What does that world look like?  Interestingly, I have recently been working on helping several people either get or refinance debt.  Here are some of the take aways:

1)  You can no longer get a meaningfully sized loan if you don't have BOTH income and assets.  The loan must be collateralized by an asset and also serviceable by the borrower's income stream.  Credit cards for all but the very wealthy are limited at $500-$1000 per issuer and credit reports are regularly checked and borrowers rejected when aggregates exceed standards.

2)  Banks no longer take personal property or precious metals as collateral.  Where once banks allowed a borrower to place in the bank's vault their coins, jewels, furs, art, etc.  against a loan, this is no longer allowed.  Nor IRAs nor any asset that cannot be seized and sold without due process of law.  If you have publicly traded stocks and bonds you can get a margin loan of 50-60%, otherwise forget it.

3)  Banks won't give mortgages without an individual borrower named as a party to the loan.  No more piercing the corporate or trust veil required.  No more shell games.  No more compartmentalization that hinders a bank's ability to access collateral.

4)  Many banks are now refusing to make fixed rate loans.  Many banks also refuse to make residential real estate loans where the underlying real estate qualifies as a homestead.  Banks are incredibly leery of both the possibility of an inverted yield curve (where they lend at rates cheaper than they can themselves borrow) and the process of default.  It's simple - if a market-rate loan is backed by rents that exceed the monthly debt service the bank lessens its exposure to zero. 

5)  Few banks service the loans themselves.  We are still very much playing the game of hot potato where banks only originate loans but don't keep them.  So where do these loans end up?  Usually on the books of a pension fund, that's where.

Even so, as hard as banks are working to raise fees, generate trading and investment income, lessen their exposure to default, etc. the truth is that while the Fed and banks are busily strengthening the health of the financial sector, there is a whole other world out there that is not in recovery.   The FOMC is so down in its own weeds that it thinks it can stop purchasing treasuries in a year or two.  It thinks the banks will soon be healthy enough to reclaim and deal with all their old toxic MBS. 

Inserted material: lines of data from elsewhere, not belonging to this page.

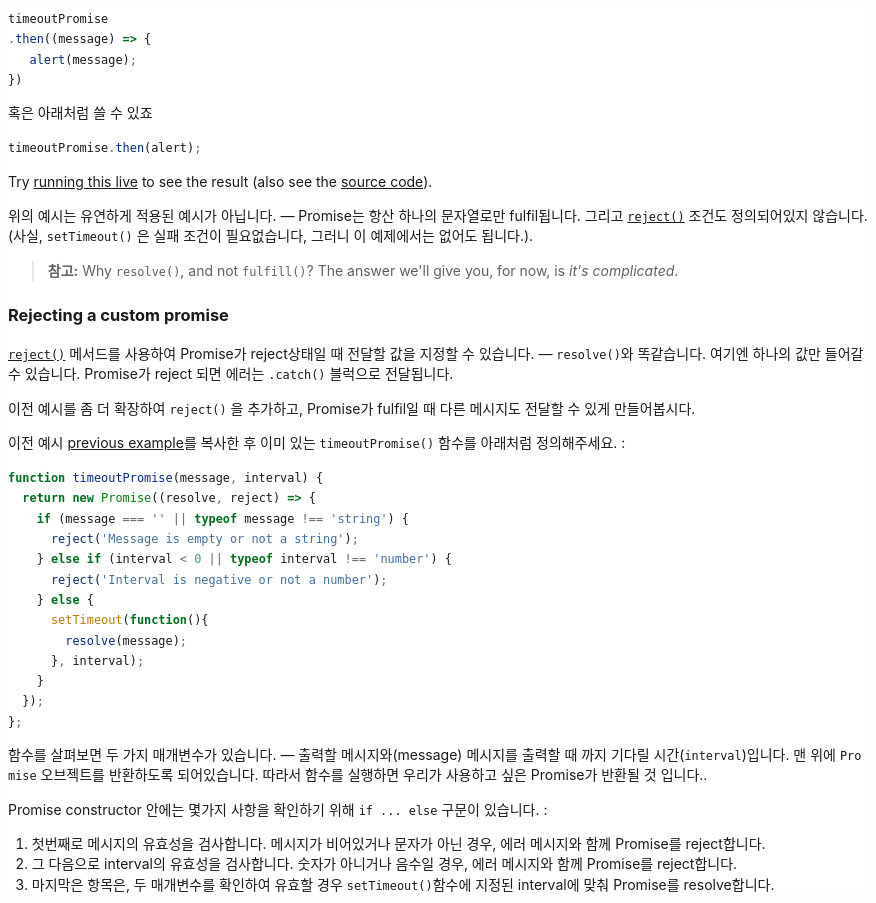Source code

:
 ```js
timeoutPromise
.then((message) => {
   alert(message);
})
```

혹은 아래처럼 쓸 수 있죠

```js
timeoutPromise.then(alert);
```

Try [running this live](https://mdn.github.io/learning-area/javascript/asynchronous/promises/custom-promise.html) to see the result (also see the [source code](https://github.com/mdn/learning-area/blob/master/javascript/asynchronous/promises/custom-promise.html)).

위의 예시는 유연하게 적용된 예시가 아닙니다. — Promise는 항산 하나의 문자열로만 fulfil됩니다. 그리고 [`reject()`](/en-US/docs/Web/JavaScript/Reference/Global_Objects/Promise/reject) 조건도 정의되어있지 않습니다. (사실, `setTimeout()` 은 실패 조건이 필요없습니다, 그러니 이 예제에서는 없어도 됩니다.).

> **참고:** Why `resolve()`, and not `fulfill()`? The answer we'll give you, for now, is _it's complicated_.

### Rejecting a custom promise

[`reject()`](/en-US/docs/Web/JavaScript/Reference/Global_Objects/Promise/reject) 메서드를 사용하여 Promise가 reject상태일 때 전달할 값을 지정할 수 있습니다. — `resolve()`와 똑같습니다. 여기엔 하나의 값만 들어갈 수 있습니다. Promise가 reject 되면 에러는 `.catch()` 블럭으로 전달됩니다.

이전 예시를 좀 더 확장하여 `reject()` 을 추가하고, Promise가 fulfil일 때 다른 메시지도 전달할 수 있게 만들어봅시다.

이전 예시 [previous example](https://github.com/mdn/learning-area/blob/master/javascript/asynchronous/promises/custom-promise.html)를 복사한 후 이미 있는 `timeoutPromise()` 함수를 아래처럼 정의해주세요. :

```js
function timeoutPromise(message, interval) {
  return new Promise((resolve, reject) => {
    if (message === '' || typeof message !== 'string') {
      reject('Message is empty or not a string');
    } else if (interval < 0 || typeof interval !== 'number') {
      reject('Interval is negative or not a number');
    } else {
      setTimeout(function(){
        resolve(message);
      }, interval);
    }
  });
};
```

함수를 살펴보면 두 가지 매개변수가 있습니다. — 출력할 메시지와(message) 메시지를 출력할 때 까지 기다릴 시간(`interval`)입니다. 맨 위에 `Promise` 오브젝트를 반환하도록 되어있습니다. 따라서 함수를 실행하면 우리가 사용하고 싶은 Promise가 반환될 것 입니다..

Promise constructor 안에는 몇가지 사항을 확인하기 위해 `if ... else` 구문이 있습니다. :

1. 첫번째로 메시지의 유효성을 검사합니다. 메시지가 비어있거나 문자가 아닌 경우, 에러 메시지와 함께 Promise를 reject합니다.
2. 그 다음으로 interval의 유효성을 검사합니다. 숫자가 아니거나 음수일 경우, 에러 메시지와 함께 Promise를 reject합니다.
3. 마지막은 항목은, 두 매개변수를 확인하여 유효할 경우 `setTimeout()`함수에 지정된 interval에 맞춰 Promise를 resolve합니다.

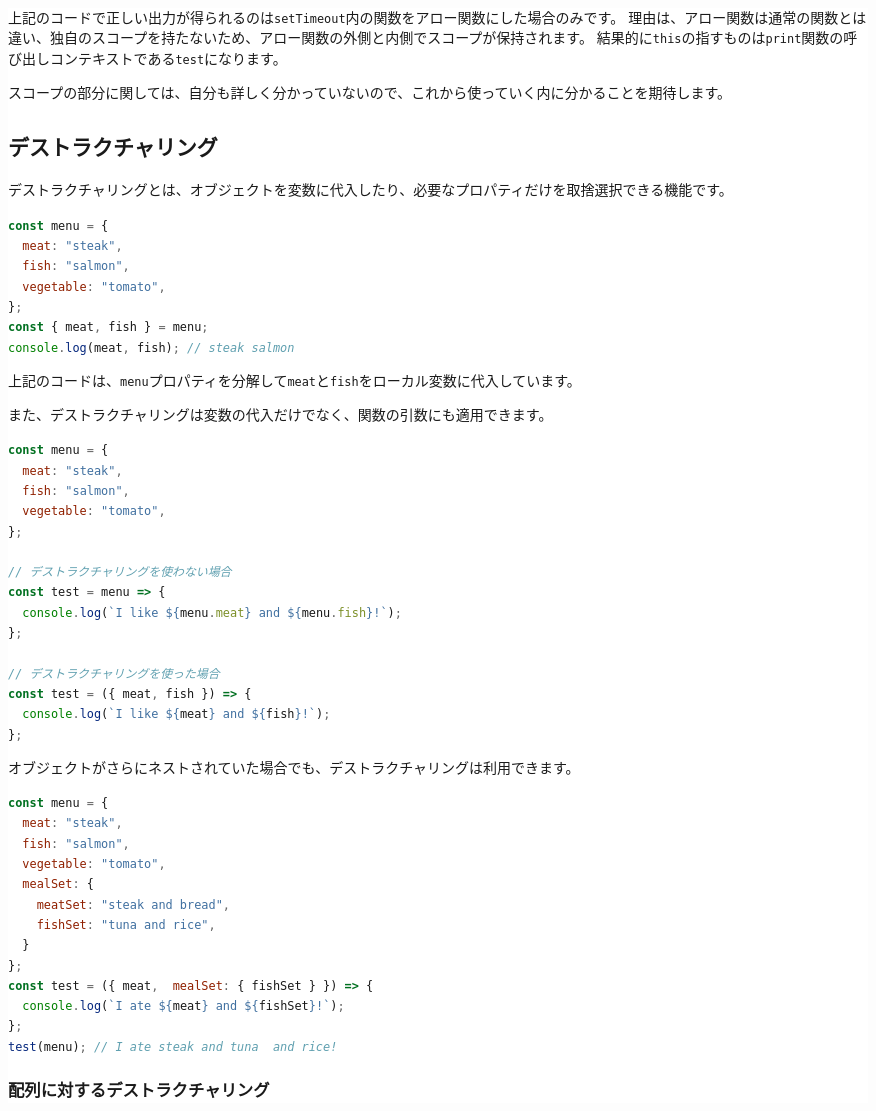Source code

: 上記のコードで正しい出力が得られるのは`setTimeout`内の関数をアロー関数にした場合のみです。
理由は、アロー関数は通常の関数とは違い、独自のスコープを持たないため、アロー関数の外側と内側でスコープが保持されます。
結果的に`this`の指すものは`print`関数の呼び出しコンテキストである`test`になります。

スコープの部分に関しては、自分も詳しく分かっていないので、これから使っていく内に分かることを期待します。

## デストラクチャリング

デストラクチャリングとは、オブジェクトを変数に代入したり、必要なプロパティだけを取捨選択できる機能です。

```javascript
const menu = {
  meat: "steak",
  fish: "salmon",
  vegetable: "tomato",
};
const { meat, fish } = menu;
console.log(meat, fish); // steak salmon
```
上記のコードは、`menu`プロパティを分解して`meat`と`fish`をローカル変数に代入しています。

また、デストラクチャリングは変数の代入だけでなく、関数の引数にも適用できます。

```javascript
const menu = {
  meat: "steak",
  fish: "salmon",
  vegetable: "tomato",
};

// デストラクチャリングを使わない場合
const test = menu => {
  console.log(`I like ${menu.meat} and ${menu.fish}!`);
};

// デストラクチャリングを使った場合
const test = ({ meat, fish }) => {
  console.log(`I like ${meat} and ${fish}!`);
};
```
オブジェクトがさらにネストされていた場合でも、デストラクチャリングは利用できます。

```javascript
const menu = {
  meat: "steak",
  fish: "salmon",
  vegetable: "tomato",
  mealSet: {
    meatSet: "steak and bread",
    fishSet: "tuna and rice",
  }
};
const test = ({ meat,  mealSet: { fishSet } }) => {
  console.log(`I ate ${meat} and ${fishSet}!`);
};
test(menu); // I ate steak and tuna  and rice!
```
### 配列に対するデストラクチャリング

Yes, the banking system believes it is in recovery.  Meanwhile, 50,000 new people go on food stamps every month, shadow unemployment is rising, pensions are going bankrupt, health care costs, food costs, and energy costs are going up.  Off balance sheet debts and the unfunded cost of administering the government is increasing at a rate of $5-6 trillion a year.  Promises that were made to baby boomers, wounded warriors, and students in debt are slowly but surely being broken.  The huge number of people who are less than 1-2 paychecks away from default increases each and every day.  The path to social unrest is clear.

Yes, I'll agree that there is a finite percentage of existing debt that can go bad.  In that the banks and the Fed are correct.  The only question that remains is what that percentage is.  Is is the 10% that the banks and the Fed are currently clearing?  Or is it more?  Perhaps much, much more? 

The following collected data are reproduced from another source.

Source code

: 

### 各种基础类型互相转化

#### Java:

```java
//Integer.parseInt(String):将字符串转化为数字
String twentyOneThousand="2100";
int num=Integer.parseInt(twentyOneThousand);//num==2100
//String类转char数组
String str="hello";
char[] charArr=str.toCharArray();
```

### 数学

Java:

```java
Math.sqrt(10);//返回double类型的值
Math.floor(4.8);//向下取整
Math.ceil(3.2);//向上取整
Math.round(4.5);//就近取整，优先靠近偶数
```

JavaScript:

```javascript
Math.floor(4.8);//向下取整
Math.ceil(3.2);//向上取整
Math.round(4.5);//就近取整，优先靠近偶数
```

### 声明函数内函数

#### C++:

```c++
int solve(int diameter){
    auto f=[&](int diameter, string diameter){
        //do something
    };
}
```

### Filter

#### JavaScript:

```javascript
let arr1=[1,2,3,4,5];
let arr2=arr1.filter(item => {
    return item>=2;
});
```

There is a cloud in the silver lining of the Dow reaching new nominal highs.  The cloud is the fact that companies have achieved their new highs by cannibalizing their mom and pop competitors.  In the last six months my local small pharmacy, liquor (2), hardware, shoe, and pack and ship stores have all cried uncle.  It seems every day more and more small business go belly up.  First they cut staff and stop restocking inventory and then, suddenly, they are no longer there.

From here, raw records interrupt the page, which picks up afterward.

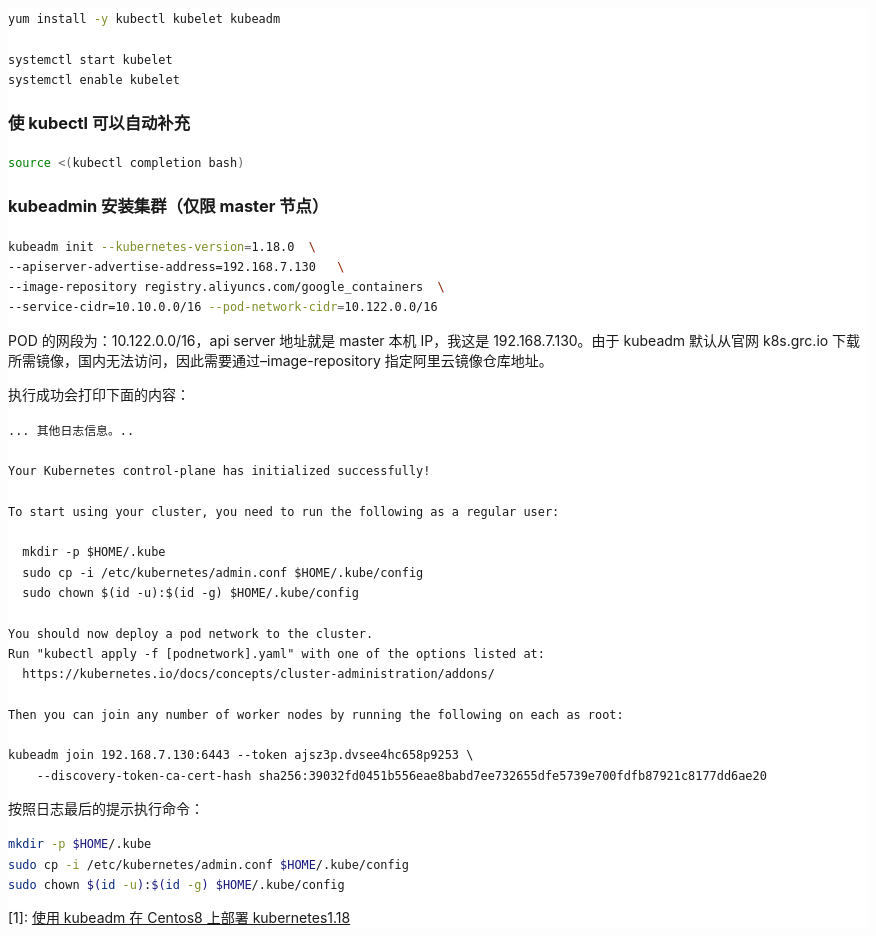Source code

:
 ```bash
yum install -y kubectl kubelet kubeadm

systemctl start kubelet
systemctl enable kubelet
```

### 使 kubectl 可以自动补充

```bash
source <(kubectl completion bash)
```

### kubeadmin 安装集群（仅限 master 节点）

```bash
kubeadm init --kubernetes-version=1.18.0  \
--apiserver-advertise-address=192.168.7.130   \
--image-repository registry.aliyuncs.com/google_containers  \
--service-cidr=10.10.0.0/16 --pod-network-cidr=10.122.0.0/16
```

POD 的网段为：10.122.0.0/16，api server 地址就是 master 本机 IP，我这是 192.168.7.130。由于 kubeadm 默认从官网 k8s.grc.io 下载所需镜像，国内无法访问，因此需要通过–image-repository 指定阿里云镜像仓库地址。

执行成功会打印下面的内容：

```log
... 其他日志信息。..

Your Kubernetes control-plane has initialized successfully!

To start using your cluster, you need to run the following as a regular user:

  mkdir -p $HOME/.kube
  sudo cp -i /etc/kubernetes/admin.conf $HOME/.kube/config
  sudo chown $(id -u):$(id -g) $HOME/.kube/config

You should now deploy a pod network to the cluster.
Run "kubectl apply -f [podnetwork].yaml" with one of the options listed at:
  https://kubernetes.io/docs/concepts/cluster-administration/addons/

Then you can join any number of worker nodes by running the following on each as root:

kubeadm join 192.168.7.130:6443 --token ajsz3p.dvsee4hc658p9253 \
    --discovery-token-ca-cert-hash sha256:39032fd0451b556eae8babd7ee732655dfe5739e700fdfb87921c8177dd6ae20
```

按照日志最后的提示执行命令：

```bash
mkdir -p $HOME/.kube
sudo cp -i /etc/kubernetes/admin.conf $HOME/.kube/config
sudo chown $(id -u):$(id -g) $HOME/.kube/config
```


[1]: [使用 kubeadm 在 Centos8 上部署 kubernetes1.18](https://www.kubernetes.org.cn/7189.html)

The next stop on the cannibalization trail is for publicly traded companies to begin cannibalizing each other.  Sears and JC Penney are already deeply in trouble.  Many companies are reducing the number of locations they operate and are trying to make up for it with online sales.  How long before the banks start experiencing weakness in commercial real estate, working capital lines of credit and shrinking inventory and accounts receivable loans?  In the shade of the umbrella of our successful stock market and the corresponding increase in margin debt, nothing much is growing.  Nothing much at all.